In the above embodiment, the InP on InP
The regrowth of P was described, but InGaAs on InP
It goes without saying that the present invention can be applied to the regrowth of the sP film. Further, although the embodiment has described that the present invention is effective for improving the laser, the present invention can be applied to the improvement of the characteristics of an optical device requiring regrowth, for example, a photodetector.

[Brief description of the drawings]

FIG. 1 shows a cross-sectional view of the structure of an embedded laser.

FIG. 2 is an explanatory diagram of a carrier concentration distribution of an InP regrown film by heating cleaning.

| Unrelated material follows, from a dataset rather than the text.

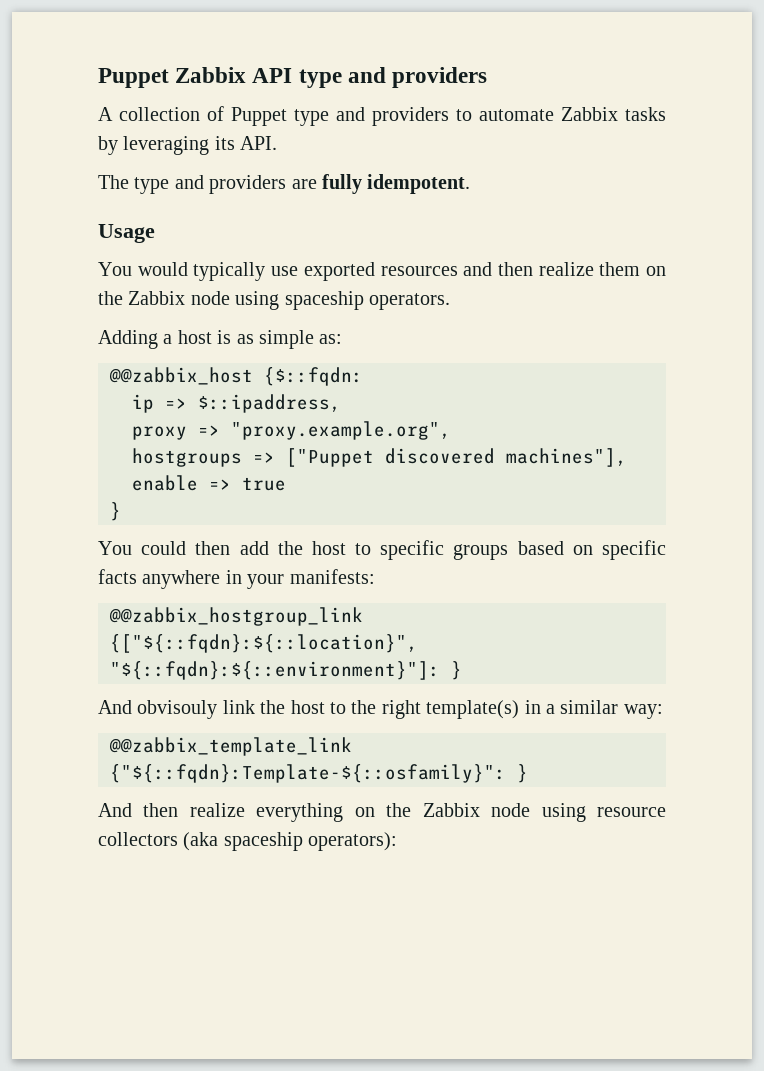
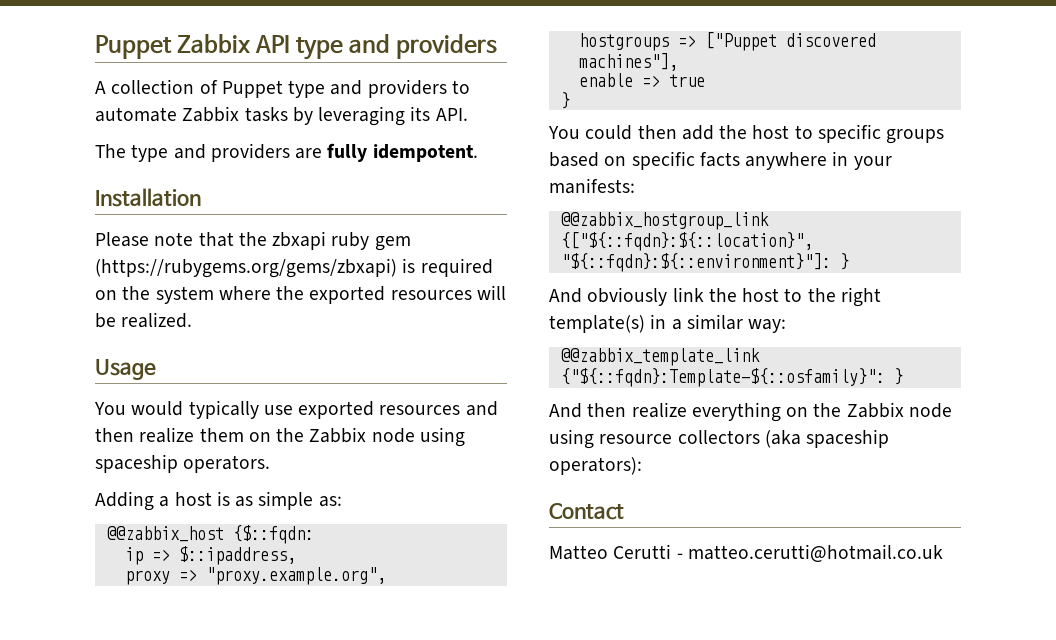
(471, 184) none -> [95,188,201,207] [95,231,411,251] [95,258,493,278] [95,285,506,304] [95,312,193,328] // Installation // Please note that the zbxapi ruby gem (https://rubygems.org/gems/zbxapi) is required on the system where the exported resources will be realized.
[137,700,218,719] obvisouly -> [587,287,668,306] obviously
(398, 841) none -> [549,503,624,520] [549,544,943,562] // Contact // Matteo Cerutti - matteo.cerutti@hotmail.co.uk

FIG. 3 is an explanatory diagram of a carrier concentration distribution of an InP regrown film made of TDMAAs.

[Explanation of symbols]

 Reference Signs List 1 n-type InP substrate 2 n-type InP buffer layer 3 InGaAsP guide layer 4 MQW 5 InGaAsP 6 p-type InP layer 7 n-type InP buried layer 8 p-type InP layer 9 regrowth 9 electrode contact layer

────────────────────────────────────────────────── ─── Continuation of the front page (56) References JP-A-8-55799 (JP, A) JP-A-8-88185 (JP, A) JP-A-9-213639 (JP, A) JP-A-9-98 289171 (JP, A) JP-A-1-197398 (JP, A) (58) Fields investigated (Int. Cl. ⁷ , DB name) H01L 21/205

Claims (2)

(57) [Claims] In a thin film growth method for growing a III-V compound semiconductor in a vacuum vessel, InP exposed to air is heated in a trisdimethylaminoarsine atmosphere, subsequently heated in a phosphorus atmosphere, and then InP or InGaAs is heated.
A semiconductor thin film regrowth method comprising regrowing P. 2. The method according to claim 1, wherein the heating temperature is 510-525 ° C. in a trisdimethylaminoarsine atmosphere.